WHAT IS EXPECTED
Restate the records so that not a single word differs.

Stored items
*** Begin section ***

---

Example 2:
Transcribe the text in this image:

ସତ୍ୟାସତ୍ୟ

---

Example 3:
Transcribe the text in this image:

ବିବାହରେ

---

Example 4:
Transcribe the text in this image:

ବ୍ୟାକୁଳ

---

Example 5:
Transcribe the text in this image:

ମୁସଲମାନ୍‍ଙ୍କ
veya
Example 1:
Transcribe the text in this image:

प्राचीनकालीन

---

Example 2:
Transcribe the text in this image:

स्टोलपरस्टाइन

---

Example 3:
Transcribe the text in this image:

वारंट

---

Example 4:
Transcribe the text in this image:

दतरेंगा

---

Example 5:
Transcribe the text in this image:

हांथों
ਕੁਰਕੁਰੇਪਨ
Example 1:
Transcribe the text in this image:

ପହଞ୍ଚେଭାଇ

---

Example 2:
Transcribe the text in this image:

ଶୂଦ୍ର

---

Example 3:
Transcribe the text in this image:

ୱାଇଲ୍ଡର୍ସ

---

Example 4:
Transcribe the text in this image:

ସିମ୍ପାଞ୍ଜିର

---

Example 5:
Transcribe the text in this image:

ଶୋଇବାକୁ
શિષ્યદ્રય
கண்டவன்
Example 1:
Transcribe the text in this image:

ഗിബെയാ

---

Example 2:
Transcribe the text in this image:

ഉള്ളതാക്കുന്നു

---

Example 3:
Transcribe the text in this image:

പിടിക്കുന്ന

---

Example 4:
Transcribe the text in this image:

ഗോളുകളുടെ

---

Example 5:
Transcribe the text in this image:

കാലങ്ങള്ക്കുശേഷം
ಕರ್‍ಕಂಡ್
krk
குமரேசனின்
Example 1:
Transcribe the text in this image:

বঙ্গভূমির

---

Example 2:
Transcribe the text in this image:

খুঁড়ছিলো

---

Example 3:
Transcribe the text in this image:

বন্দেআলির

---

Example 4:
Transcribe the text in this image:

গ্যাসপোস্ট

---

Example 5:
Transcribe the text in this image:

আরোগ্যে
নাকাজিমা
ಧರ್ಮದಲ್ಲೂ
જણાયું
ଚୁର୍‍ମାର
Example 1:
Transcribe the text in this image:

*** End section ***

SOLVED EXERCISE
---

Example 2:
Transcribe the text in this image:

ସତ୍ୟାସତ୍ୟ

---

Example 3:
Transcribe the text in this image:

ବିବାହରେ

---

Example 4:
Transcribe the text in this image:

ବ୍ୟାକୁଳ

---

Example 5:
Transcribe the text in this image:

ମୁସଲମାନ୍‍ଙ୍କ
veya
Example 1:
Transcribe the text in this image:

प्राचीनकालीन

---

Example 2:
Transcribe the text in this image:

स्टोलपरस्टाइन

---

Example 3:
Transcribe the text in this image:

वारंट

---

Example 4:
Transcribe the text in this image:

दतरेंगा

---

Example 5:
Transcribe the text in this image:

हांथों
ਕੁਰਕੁਰੇਪਨ
Example 1:
Transcribe the text in this image:

ପହଞ୍ଚେଭାଇ

---

Example 2:
Transcribe the text in this image:

ଶୂଦ୍ର

---

Example 3:
Transcribe the text in this image:

ୱାଇଲ୍ଡର୍ସ

---

Example 4:
Transcribe the text in this image:

ସିମ୍ପାଞ୍ଜିର

---

Example 5:
Transcribe the text in this image:

ଶୋଇବାକୁ
શિષ્યદ્રય
கண்டவன்
Example 1:
Transcribe the text in this image:

ഗിബെയാ

---

Example 2:
Transcribe the text in this image:

ഉള്ളതാക്കുന്നു

---

Example 3:
Transcribe the text in this image:

പിടിക്കുന്ന

---

Example 4:
Transcribe the text in this image:

ഗോളുകളുടെ

---

Example 5:
Transcribe the text in this image:

കാലങ്ങള്ക്കുശേഷം
ಕರ್‍ಕಂಡ್
krk
குமரேசனின்
Example 1:
Transcribe the text in this image:

বঙ্গভূমির

---

Example 2:
Transcribe the text in this image:

খুঁড়ছিলো

---

Example 3:
Transcribe the text in this image:

বন্দেআলির

---

Example 4:
Transcribe the text in this image:

গ্যাসপোস্ট

---

Example 5:
Transcribe the text in this image:

আরোগ্যে
নাকাজিমা
ಧರ್ಮದಲ್ಲೂ
જણાયું
ଚୁର୍‍ମାର
Example 1:
Transcribe the text in this image:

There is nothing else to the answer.